Когда Гарет вернулся из Ноулвуд-Мэнора, Коггинз уже ожидал его на верхней ступеньке особняка Селсдона. Темные тучи продолжали сгущаться на горизонте. Лицо дворецкого было встревоженным, а руки крепко сцеплены в замок.

Гарет озадаченно посмотрел на него и, спешившись, передал поводья Стэттону, который принял лошадей, а потом помог Антонии спуститься с седла.

– Утром пришла почта, – доложил дворецкий, когда Гарет с Антонией вошли в дом.

– Надеюсь, плохих новостей нет? – Гарет взглянул на Антонию.

– Похоже, что так, – ответил дворецкий, сделав неопределенный жест рукой. – Но мистер Кембл, как мне кажется, получил из Лондона очень много писем. Одно из них он поспешно вскрыл и объявил, что должен немедленно ехать в Уэст-Уиддинг.

– В Уэст-Уиддинг?

– Да, ваша светлость, – с некоторым раздражением подтвердил Коггинз. – И я боюсь… он взял вашу двуколку, сэр.

– Ну, это не важно, я же не все время пользуюсь ею. А кроме того, я сам просил его поехать. Там есть дела, в которых мне нужно разобраться. И потом, иначе туда невозможно добраться, верно?

– Безусловно, сэр, – с явным облегчением ответил Коггинз. – До нее отсюда пять миль.

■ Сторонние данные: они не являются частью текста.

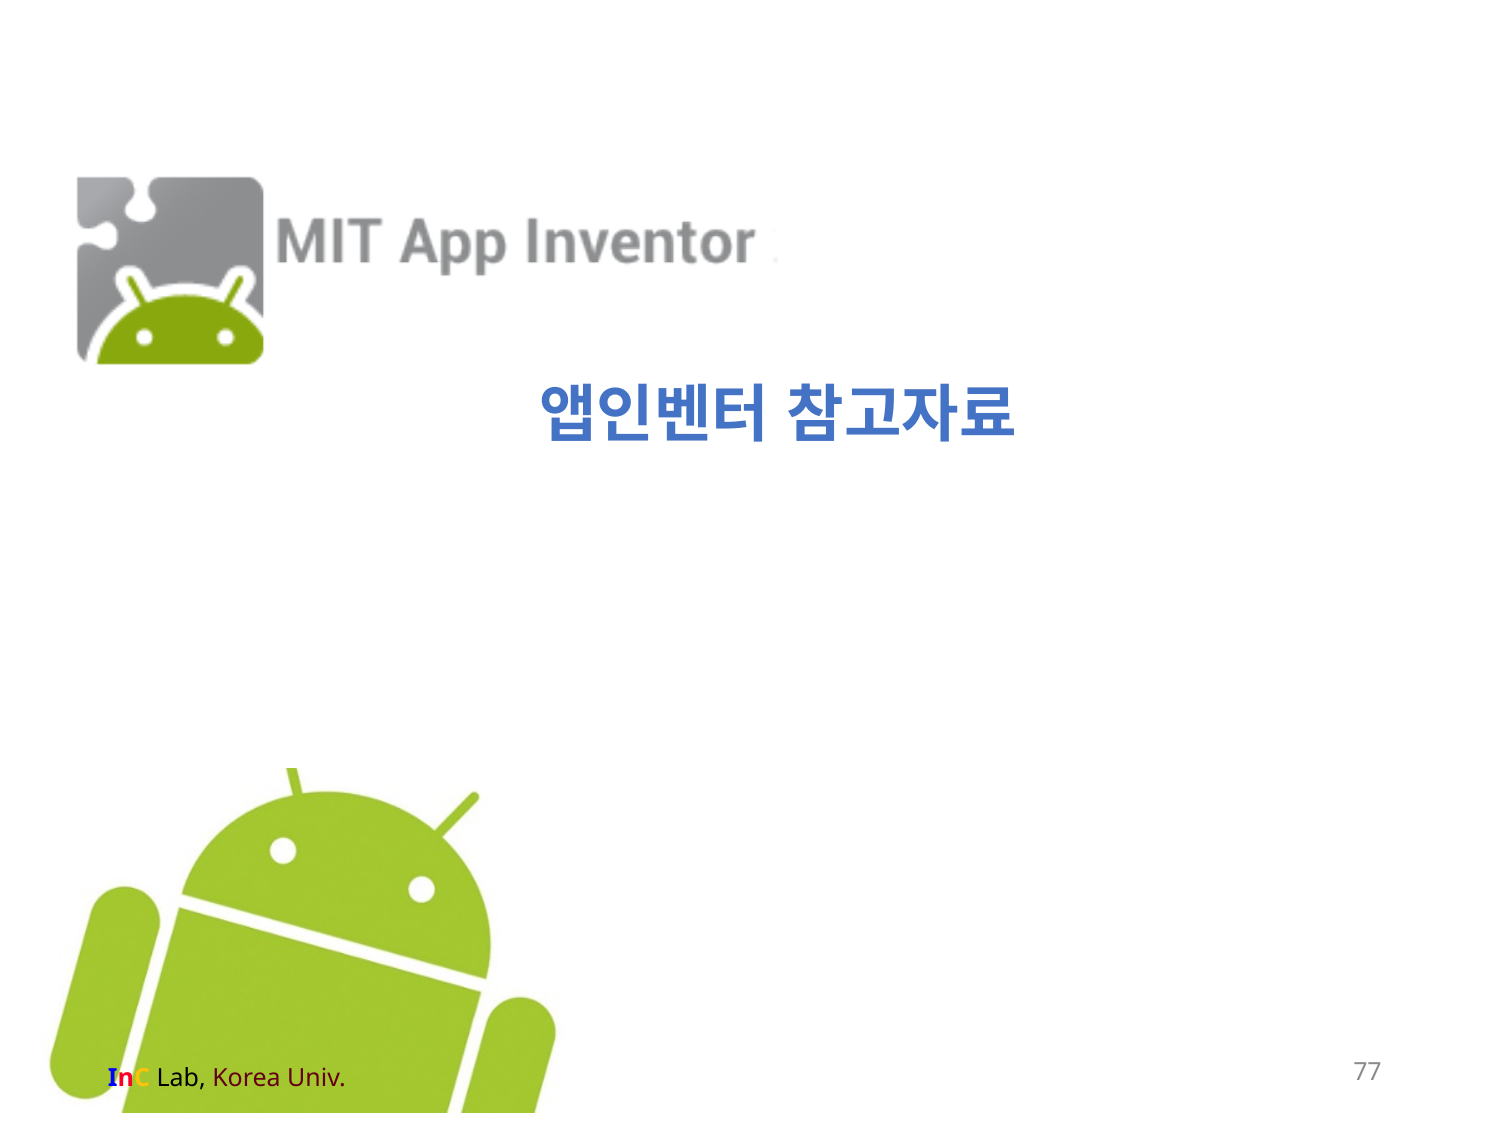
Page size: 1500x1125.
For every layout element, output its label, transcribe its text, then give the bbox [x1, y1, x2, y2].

slide_number 77 [1059, 1042, 1397, 1103]
picture [75, 175, 815, 368]
text_box 앱인벤터 참고자료 [524, 366, 1101, 457]
picture [20, 768, 594, 1113]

– А вот и вы, ваша светлость, – обратился к герцогине доктор Осборн, спустившийся в это время по одной из внутренних лестниц. – Очень рад, что вы меня застали.

– О Господи, доктор, вы пробыли здесь все это время? – Антония, задохнувшись, торопливо подошла к нему.

– Нет-нет, я ходил в деревню за лекарствами и только что вернулся.

– Как она, доктор Осборн? – с тревогой спросила Антония. – Как моя Нелли?

– Она хорошо устроена и отдыхает, – улыбнувшись, успокоил герцогиню доктор. – Я дал ей и Джейн немного лекарства, которое успокоит кашель и поможет спокойно спать. Через несколько дней они уже пойдут на поправку.

– Благодарю вас, Осборн. – Гарет шагнул вперед. – А как наши больные из конюшни?

– О, добрый день, ваша светлость. – Доктор бросил взгляд на Гарета, словно только что заметил его присутствие, и ответил: – Слава Богу, намного лучше. Вопрос в том, сможем ли мы уберечь остальных.

После обмена еще несколькими вежливыми фразами Антония извинилась и отправилась наверх навестить свою горничную, а Осборн, оставшись с Гаретом, проводил ее взглядом.

– Очаровательное создание, не так ли? – заметил доктор.

– Да, – сдержанно отозвался Гарет, – несомненно.